The Ragdoll: No idea of where their body exists in space and time. Most likely to swim over the black line and depaddle you every 50 yards. Do not attempt to swim with this person during sets of IM.
The Kid: Anyone under 25 that swims with the team. Isn't there a kids team?
The Jackhole: The guy that dives in with a giant splash covering you in ass cold water while you sit at the edge of the pool slowly putting one inch of your body at a time into the ass cold water. The only word missing from jackhole is – ass.
The Overachiever: Anyone that swims at practice before 6 am, see also Not Human.
The Open Turner: See The Triathlete.
The Swirling Vortex: Not so much a person but a lane – any time you find yourself swimming against the wall with more than 3 other swimmers. Add extra swirl if you are doing a set of IM.
“You Don’t Want To Swim With Them”: Every team has one.

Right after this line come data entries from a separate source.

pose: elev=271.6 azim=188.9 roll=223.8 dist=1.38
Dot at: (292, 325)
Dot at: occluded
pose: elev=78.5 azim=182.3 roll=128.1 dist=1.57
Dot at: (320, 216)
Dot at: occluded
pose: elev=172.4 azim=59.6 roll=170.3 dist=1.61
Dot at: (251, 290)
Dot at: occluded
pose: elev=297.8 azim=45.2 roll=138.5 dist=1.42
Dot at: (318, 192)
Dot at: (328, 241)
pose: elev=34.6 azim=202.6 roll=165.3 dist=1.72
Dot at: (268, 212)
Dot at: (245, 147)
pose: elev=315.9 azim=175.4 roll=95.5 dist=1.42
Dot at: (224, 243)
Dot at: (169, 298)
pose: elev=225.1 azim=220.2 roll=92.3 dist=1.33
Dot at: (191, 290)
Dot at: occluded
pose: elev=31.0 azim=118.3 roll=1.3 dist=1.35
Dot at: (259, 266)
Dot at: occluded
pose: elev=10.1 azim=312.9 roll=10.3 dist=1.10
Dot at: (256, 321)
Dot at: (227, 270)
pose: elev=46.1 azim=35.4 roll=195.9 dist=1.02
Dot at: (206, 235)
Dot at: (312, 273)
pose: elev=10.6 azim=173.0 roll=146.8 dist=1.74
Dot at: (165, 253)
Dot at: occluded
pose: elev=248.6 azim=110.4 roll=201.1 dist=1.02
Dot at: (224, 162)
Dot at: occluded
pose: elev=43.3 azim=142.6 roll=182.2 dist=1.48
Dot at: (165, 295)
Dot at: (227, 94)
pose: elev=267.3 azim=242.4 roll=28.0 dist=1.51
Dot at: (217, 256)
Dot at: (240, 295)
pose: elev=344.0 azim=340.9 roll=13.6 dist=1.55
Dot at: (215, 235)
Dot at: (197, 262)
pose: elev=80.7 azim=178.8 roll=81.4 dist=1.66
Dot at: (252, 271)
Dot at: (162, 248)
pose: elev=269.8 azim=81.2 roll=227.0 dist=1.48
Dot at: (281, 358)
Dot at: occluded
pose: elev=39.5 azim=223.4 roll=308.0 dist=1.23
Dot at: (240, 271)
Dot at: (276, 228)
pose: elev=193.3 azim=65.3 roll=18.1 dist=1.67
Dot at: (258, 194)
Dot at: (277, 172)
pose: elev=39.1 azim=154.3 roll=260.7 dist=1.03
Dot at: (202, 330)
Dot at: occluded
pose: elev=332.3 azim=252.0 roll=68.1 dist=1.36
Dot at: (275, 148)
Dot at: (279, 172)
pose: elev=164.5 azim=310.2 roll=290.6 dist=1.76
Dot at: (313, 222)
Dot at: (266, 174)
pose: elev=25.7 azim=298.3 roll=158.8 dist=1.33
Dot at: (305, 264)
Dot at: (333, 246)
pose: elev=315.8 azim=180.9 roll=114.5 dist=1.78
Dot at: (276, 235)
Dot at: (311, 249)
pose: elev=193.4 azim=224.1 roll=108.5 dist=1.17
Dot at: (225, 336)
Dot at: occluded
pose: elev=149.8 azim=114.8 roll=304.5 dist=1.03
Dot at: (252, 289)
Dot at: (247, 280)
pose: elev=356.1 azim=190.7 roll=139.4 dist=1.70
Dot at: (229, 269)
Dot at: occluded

The person that you approach to swim in a lane with while the coach secretly shakes their head and widens their eyes to warn you that under no circumstances do you want to swim with this person because of erratic behavior, ie., The WallFlower, The Tub Toy, The Editor.
The Snotter/Spitter/Pisser: You may have seen it or you just have a feeling that they are leaving something from their body in this pool.
The Tow Rope: Always right on your feet but will never take over the lead; similar to The Sandbagger.
The Newbie: New to masters, new to the pool, heck new to this world. No idea what it means to swim 100's on the 1:45 or to send off on the :30. "Descend" is what you do when you walk down stairs. "Making the interval" is something you do in math class. Help this person, will you? Because we have all been there.
Each person adds more to each swim practice. Without them, practice would be missing the fun and flavor of mixed personalities. With them, it becomes an entertaining experience reminding you that everyone brings something different to the pool though they all come for the same reason - to swim!